- Chandgam Pulwama
- Chandgam, Pulwama Location in Jammu and Kashmir, India
- Coordinates: 33°52′24″N 74°53′46″E﻿ / ﻿33.8732°N 74.8960°E
- Country: India
- State/Union Territory: Jammu and Kashmir
- District: Pulwama
- Tehsil/Block: Pulwama
- Elevation: 1,588 m (5,210 ft)

Population (2011)
- • Total: 3,031
- Time zone: UTC+5:30 (Indian Standard Time)
- Vehicle registration: JK13

= Chandgam, Pulwama =

Chandgam (also Known as Babgom) is a village in Pulwama district of Jammu and Kashmir in India. It is located 7 km(5.5 mi ) towards East from District Headquarters Pulwama and 33.3 km(27.5 mi) from State Capital Srinagar.

It is referred as "Babgom" in vernacular due the presence of various saints in the region in the previous century, revered by thousands across the district namely "Zaina bibi", "Moomin saeb" and others. It is flanked by villages Navnagri, Tumlhal, Lassipora, Armulla and Thal-shadipora. Upper karewa (hillock) consists primarily of Apple, Pear, walnut, almond orchards while Tahab-Chakoora-Naina road separates the lower lying fertile lands used primarily for agriculture and settlements. The residential area is divided into many mohallas such as Peer mohalla, Malik mohalla, Hajam mohalla, maqdum mohalla etc. for identification.

The fauna consists of the Himalayan black bear, Wild Foxes and Levantine Viper (gunas) found occasionally in the upper karewas along with domesticated animals. A model school operates in the area.

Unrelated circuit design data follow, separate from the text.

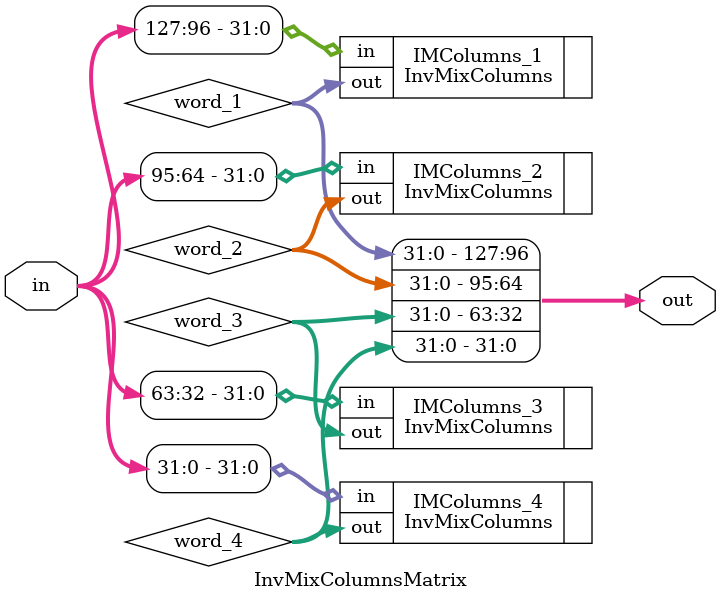
<source format=sv>
module InvMixColumnsMatrix(
	input logic [127:0] in,
	output logic [127:0] out
);

	logic [31:0] word_1;
	logic [31:0] word_2;
	logic [31:0] word_3;
	logic [31:0] word_4;
	
	InvMixColumns IMColumns_1(.in(in[127:96]), .out(word_1));
	InvMixColumns IMColumns_2(.in(in[95:64]), .out(word_2));
	InvMixColumns IMColumns_3(.in(in[63:32]), .out(word_3));
	InvMixColumns IMColumns_4(.in(in[31:0]), .out(word_4));
	
	assign out = {word_1, word_2, word_3, word_4};
	
endmodule 
</source>
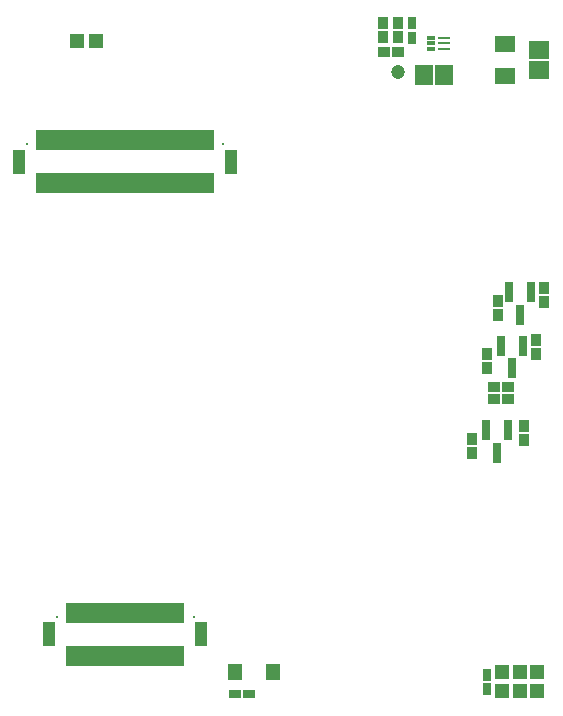
<source format=gbs>
%FSTAX23Y23*%
%MOIN*%
%SFA1B1*%

%IPPOS*%
%ADD16C,0.047370*%
%ADD19C,0.008000*%
%ADD42R,0.045400X0.056030*%
%ADD43R,0.047370X0.047370*%
%ADD44R,0.019810X0.070990*%
%ADD45R,0.047370X0.047370*%
%ADD46R,0.031620X0.067060*%
%ADD47R,0.035560X0.039500*%
%ADD48R,0.039500X0.035560*%
%ADD49R,0.039500X0.031620*%
%ADD50R,0.059180X0.067060*%
%ADD51R,0.027620X0.013840*%
%ADD52R,0.039310X0.007810*%
%ADD53R,0.031620X0.039500*%
%ADD54R,0.067060X0.059180*%
%ADD55R,0.067060X0.055240*%
%ADD56R,0.039500X0.078870*%
%LNmod_duo_x_g3399-1*%
%LPD*%
G54D16*
X02443Y02465D03*
G54D19*
X01763Y00649D03*
X01306D03*
X01208Y02224D03*
X01861D03*
G54D42*
X019Y00465D03*
X02029D03*
G54D43*
X02908Y00463D03*
Y004D03*
X0285Y00463D03*
Y004D03*
X0279Y00463D03*
Y004D03*
G54D44*
X01485Y02236D03*
X01505D03*
X01643D03*
X01663D03*
X01722Y00661D03*
X01702D03*
X01682D03*
X01663D03*
X01643D03*
X01623D03*
X01604D03*
X01584D03*
X01564D03*
X01545D03*
X01525D03*
X01505D03*
X01485D03*
X01466D03*
X01446D03*
X01426D03*
X01407D03*
X01387D03*
X01367D03*
X01722Y00519D03*
X01702D03*
X01682D03*
X01663D03*
X01643D03*
X01623D03*
X01604D03*
X01584D03*
X01564D03*
X01545D03*
X01525D03*
X01505D03*
X01485D03*
X01466D03*
X01446D03*
X01426D03*
X01407D03*
X01387D03*
X01367D03*
X01348D03*
Y00661D03*
X01249Y02236D03*
Y02094D03*
X01269D03*
X01289D03*
X01308D03*
X01328D03*
X01348D03*
X01367D03*
X01387D03*
X01407D03*
X01426D03*
X01446D03*
X01466D03*
X01485D03*
X01505D03*
X01525D03*
X01544D03*
X01564D03*
X01584D03*
X01604D03*
X01623D03*
X01643D03*
X01663D03*
X01682D03*
X01702D03*
X01722D03*
X01741D03*
X01761D03*
X01781D03*
X018D03*
X0182D03*
X01269Y02236D03*
X01289D03*
X01308D03*
X01328D03*
X01348D03*
X01367D03*
X01387D03*
X01407D03*
X01426D03*
X01446D03*
X01466D03*
X01525D03*
X01544D03*
X01564D03*
X01584D03*
X01604D03*
X01623D03*
X01682D03*
X01702D03*
X01722D03*
X01741D03*
X01761D03*
X01781D03*
X018D03*
X0182D03*
G54D45*
X01375Y02568D03*
X01438D03*
G54D46*
X02815Y0173D03*
X02889D03*
X02852Y01655D03*
X02787Y01552D03*
X02862D03*
X02825Y01477D03*
X02737Y0127D03*
X02811D03*
X02774Y01195D03*
G54D47*
X02931Y01696D03*
Y01743D03*
X02778Y01702D03*
Y01655D03*
X02903Y01523D03*
Y0157D03*
X0274Y01524D03*
Y01477D03*
X02863Y01236D03*
Y01283D03*
X02691Y01242D03*
Y01195D03*
X02395Y02627D03*
Y0258D03*
X02445D03*
Y02627D03*
G54D48*
X02764Y01415D03*
X02811D03*
X02811Y01375D03*
X02764D03*
X02396Y0253D03*
X02443D03*
G54D49*
X01901Y0039D03*
X01948D03*
G54D50*
X02598Y02455D03*
X02531D03*
G54D51*
X02554Y0254D03*
Y0256D03*
Y02579D03*
G54D52*
X02597Y02579D03*
Y0256D03*
Y0254D03*
G54D53*
X0249Y02626D03*
Y02579D03*
X0274Y00455D03*
Y00408D03*
G54D54*
X02915Y02471D03*
Y02538D03*
G54D55*
X028Y02558D03*
Y02451D03*
G54D56*
X01281Y0059D03*
X01789D03*
X01887Y02165D03*
X01182D03*
M02*
</source>
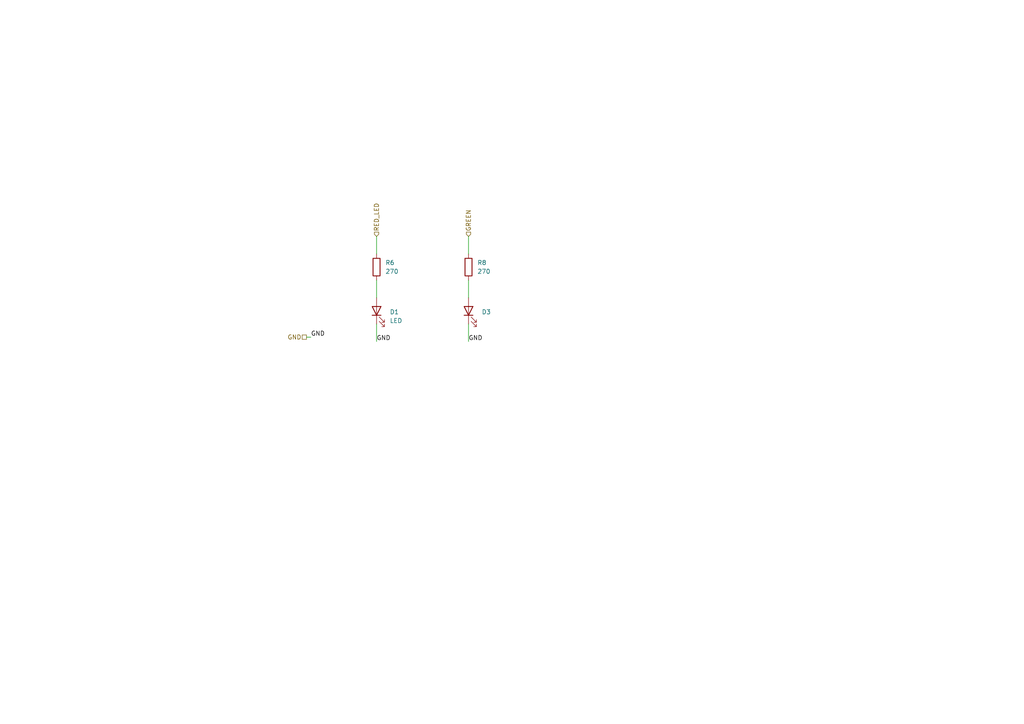
<source format=kicad_sch>
(kicad_sch
	(version 20231120)
	(generator "eeschema")
	(generator_version "8.0")
	(uuid "44ab34be-bba9-454e-9a16-89f4a057aae5")
	(paper "A4")
	(title_block
		(title "LED interface")
		(date "2024-08-29")
		(rev "1.0")
		(company "Designed by CREPP-NLG")
	)
	
	(wire
		(pts
			(xy 135.89 68.58) (xy 135.89 73.66)
		)
		(stroke
			(width 0)
			(type default)
		)
		(uuid "00fcea47-2265-4273-8875-4de7e2b53d7f")
	)
	(wire
		(pts
			(xy 109.22 81.28) (xy 109.22 86.36)
		)
		(stroke
			(width 0)
			(type default)
		)
		(uuid "0ca23d73-1809-41b1-b03c-2e3586e3820c")
	)
	(wire
		(pts
			(xy 109.22 68.58) (xy 109.22 73.66)
		)
		(stroke
			(width 0)
			(type default)
		)
		(uuid "134b635c-c798-480e-a499-4bbd4f27db4a")
	)
	(wire
		(pts
			(xy 88.9 97.79) (xy 90.17 97.79)
		)
		(stroke
			(width 0)
			(type default)
		)
		(uuid "1eead717-a65c-4ce7-bd6b-6aab260e6498")
	)
	(wire
		(pts
			(xy 109.22 93.98) (xy 109.22 99.06)
		)
		(stroke
			(width 0)
			(type default)
		)
		(uuid "596e4c7f-dd29-4082-91a4-5e19c449a30a")
	)
	(wire
		(pts
			(xy 135.89 93.98) (xy 135.89 99.06)
		)
		(stroke
			(width 0)
			(type default)
		)
		(uuid "60bd3013-8a7d-4e76-a17b-29123c9ed301")
	)
	(wire
		(pts
			(xy 135.89 81.28) (xy 135.89 86.36)
		)
		(stroke
			(width 0)
			(type default)
		)
		(uuid "95a3867e-2d7e-48f4-bf4a-d9aadff7ead1")
	)
	(label "GND"
		(at 109.22 99.06 0)
		(fields_autoplaced yes)
		(effects
			(font
				(size 1.27 1.27)
			)
			(justify left bottom)
		)
		(uuid "8055fc0d-c172-45f1-bb77-f82b81e24bc0")
	)
	(label "GND"
		(at 135.89 99.06 0)
		(fields_autoplaced yes)
		(effects
			(font
				(size 1.27 1.27)
			)
			(justify left bottom)
		)
		(uuid "8eb8f5ea-dcdd-46c1-970e-e10df34dcf6f")
	)
	(label "GND"
		(at 90.17 97.79 0)
		(fields_autoplaced yes)
		(effects
			(font
				(size 1.27 1.27)
			)
			(justify left bottom)
		)
		(uuid "bc053b91-851d-4b89-b4b4-c8fff55fa32f")
	)
	(hierarchical_label "GREEN"
		(shape input)
		(at 135.89 68.58 90)
		(fields_autoplaced yes)
		(effects
			(font
				(size 1.27 1.27)
			)
			(justify left)
		)
		(uuid "268d4721-f0ba-4b12-a474-2bb25e7f6845")
	)
	(hierarchical_label "GND"
		(shape passive)
		(at 88.9 97.79 180)
		(fields_autoplaced yes)
		(effects
			(font
				(size 1.27 1.27)
			)
			(justify right)
		)
		(uuid "376803fe-b88e-47fe-9403-e357f512fae6")
	)
	(hierarchical_label "RED_LED"
		(shape input)
		(at 109.22 68.58 90)
		(fields_autoplaced yes)
		(effects
			(font
				(size 1.27 1.27)
			)
			(justify left)
		)
		(uuid "70657421-30ea-45da-aeb9-c3ae6d17adc4")
	)
	(symbol
		(lib_id "Device:LED")
		(at 135.89 90.17 90)
		(unit 1)
		(exclude_from_sim no)
		(in_bom yes)
		(on_board yes)
		(dnp no)
		(fields_autoplaced yes)
		(uuid "6ff2ea78-41fc-4701-9a6f-bedb36baebaf")
		(property "Reference" "D3"
			(at 139.7 90.4874 90)
			(effects
				(font
					(size 1.27 1.27)
				)
				(justify right)
			)
		)
		(property "Value" "LED"
			(at 139.7 93.0274 90)
			(effects
				(font
					(size 1.27 1.27)
				)
				(justify right)
				(hide yes)
			)
		)
		(property "Footprint" "LED_THT:LED_D5.0mm"
			(at 135.89 90.17 0)
			(effects
				(font
					(size 1.27 1.27)
				)
				(hide yes)
			)
		)
		(property "Datasheet" "~"
			(at 135.89 90.17 0)
			(effects
				(font
					(size 1.27 1.27)
				)
				(hide yes)
			)
		)
		(property "Description" "Light emitting diode"
			(at 135.89 90.17 0)
			(effects
				(font
					(size 1.27 1.27)
				)
				(hide yes)
			)
		)
		(pin "2"
			(uuid "2ef55e9d-3360-4a55-9929-efa82489b5eb")
		)
		(pin "1"
			(uuid "ed5ce152-ff9e-4395-8cec-9b6399eb2002")
		)
		(instances
			(project "CCR"
				(path "/8bcd0d00-b75f-4070-8d50-196a2022a31c/e60fad5e-ad21-446c-9758-6953d048c0aa"
					(reference "D3")
					(unit 1)
				)
			)
		)
	)
	(symbol
		(lib_id "Device:LED")
		(at 109.22 90.17 90)
		(unit 1)
		(exclude_from_sim no)
		(in_bom yes)
		(on_board yes)
		(dnp no)
		(fields_autoplaced yes)
		(uuid "abce6f02-b999-49e2-8d6c-63fbd70c7e30")
		(property "Reference" "D1"
			(at 113.03 90.4874 90)
			(effects
				(font
					(size 1.27 1.27)
				)
				(justify right)
			)
		)
		(property "Value" "LED"
			(at 113.03 93.0274 90)
			(effects
				(font
					(size 1.27 1.27)
				)
				(justify right)
			)
		)
		(property "Footprint" "LED_THT:LED_D5.0mm"
			(at 109.22 90.17 0)
			(effects
				(font
					(size 1.27 1.27)
				)
				(hide yes)
			)
		)
		(property "Datasheet" "~"
			(at 109.22 90.17 0)
			(effects
				(font
					(size 1.27 1.27)
				)
				(hide yes)
			)
		)
		(property "Description" "Light emitting diode"
			(at 109.22 90.17 0)
			(effects
				(font
					(size 1.27 1.27)
				)
				(hide yes)
			)
		)
		(pin "2"
			(uuid "ae2820c3-55ee-4a0a-9bd1-e9e9e6d3ac59")
		)
		(pin "1"
			(uuid "49d1cdda-6da3-4a4e-a36b-74f9d888b539")
		)
		(instances
			(project "CCR"
				(path "/8bcd0d00-b75f-4070-8d50-196a2022a31c/e60fad5e-ad21-446c-9758-6953d048c0aa"
					(reference "D1")
					(unit 1)
				)
			)
		)
	)
	(symbol
		(lib_id "Device:R")
		(at 135.89 77.47 0)
		(unit 1)
		(exclude_from_sim no)
		(in_bom yes)
		(on_board yes)
		(dnp no)
		(fields_autoplaced yes)
		(uuid "ae4d8f9b-416c-4cfc-920b-70ec3cfb2160")
		(property "Reference" "R8"
			(at 138.43 76.1999 0)
			(effects
				(font
					(size 1.27 1.27)
				)
				(justify left)
			)
		)
		(property "Value" "270"
			(at 138.43 78.7399 0)
			(effects
				(font
					(size 1.27 1.27)
				)
				(justify left)
			)
		)
		(property "Footprint" "Resistor_THT:R_Axial_DIN0207_L6.3mm_D2.5mm_P10.16mm_Horizontal"
			(at 134.112 77.47 90)
			(effects
				(font
					(size 1.27 1.27)
				)
				(hide yes)
			)
		)
		(property "Datasheet" "~"
			(at 135.89 77.47 0)
			(effects
				(font
					(size 1.27 1.27)
				)
				(hide yes)
			)
		)
		(property "Description" "Resistor"
			(at 135.89 77.47 0)
			(effects
				(font
					(size 1.27 1.27)
				)
				(hide yes)
			)
		)
		(pin "2"
			(uuid "e4ddee4e-940d-4333-a7b3-5aa977d25171")
		)
		(pin "1"
			(uuid "3ec8b5c4-7abf-4a04-8857-0852542158c0")
		)
		(instances
			(project "CCR"
				(path "/8bcd0d00-b75f-4070-8d50-196a2022a31c/e60fad5e-ad21-446c-9758-6953d048c0aa"
					(reference "R8")
					(unit 1)
				)
			)
		)
	)
	(symbol
		(lib_id "Device:R")
		(at 109.22 77.47 0)
		(unit 1)
		(exclude_from_sim no)
		(in_bom yes)
		(on_board yes)
		(dnp no)
		(fields_autoplaced yes)
		(uuid "f00a284e-781b-4dcf-b5eb-0432e6cf6a97")
		(property "Reference" "R6"
			(at 111.76 76.1999 0)
			(effects
				(font
					(size 1.27 1.27)
				)
				(justify left)
			)
		)
		(property "Value" "270"
			(at 111.76 78.7399 0)
			(effects
				(font
					(size 1.27 1.27)
				)
				(justify left)
			)
		)
		(property "Footprint" "Resistor_THT:R_Axial_DIN0207_L6.3mm_D2.5mm_P10.16mm_Horizontal"
			(at 107.442 77.47 90)
			(effects
				(font
					(size 1.27 1.27)
				)
				(hide yes)
			)
		)
		(property "Datasheet" "~"
			(at 109.22 77.47 0)
			(effects
				(font
					(size 1.27 1.27)
				)
				(hide yes)
			)
		)
		(property "Description" "Resistor"
			(at 109.22 77.47 0)
			(effects
				(font
					(size 1.27 1.27)
				)
				(hide yes)
			)
		)
		(pin "2"
			(uuid "3a77c389-f12b-46f2-8a73-5cc6a6863aff")
		)
		(pin "1"
			(uuid "1141bd5e-47fd-4591-a3c2-229fa8a13e39")
		)
		(instances
			(project "CCR"
				(path "/8bcd0d00-b75f-4070-8d50-196a2022a31c/e60fad5e-ad21-446c-9758-6953d048c0aa"
					(reference "R6")
					(unit 1)
				)
			)
		)
	)
)
</source>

The major religion in the village is Islam (100%) and primary source of income is agriculture, fruits and small-time business. The village itself is internally demarcated as haer gam and bon gam (upper/lower lying along east -west).

PHC TAHAB is the nearest hospital facility and Govt high school, chandgam is the nearest Educational institution.

In recent years, plans for installing a Fruit Mandi and sicop(small scale industries development cooperation limited)in the region gained traction yet to reach fruition.Tahab-Chakoora-Naina Road is a major interdistrict road junction nearby.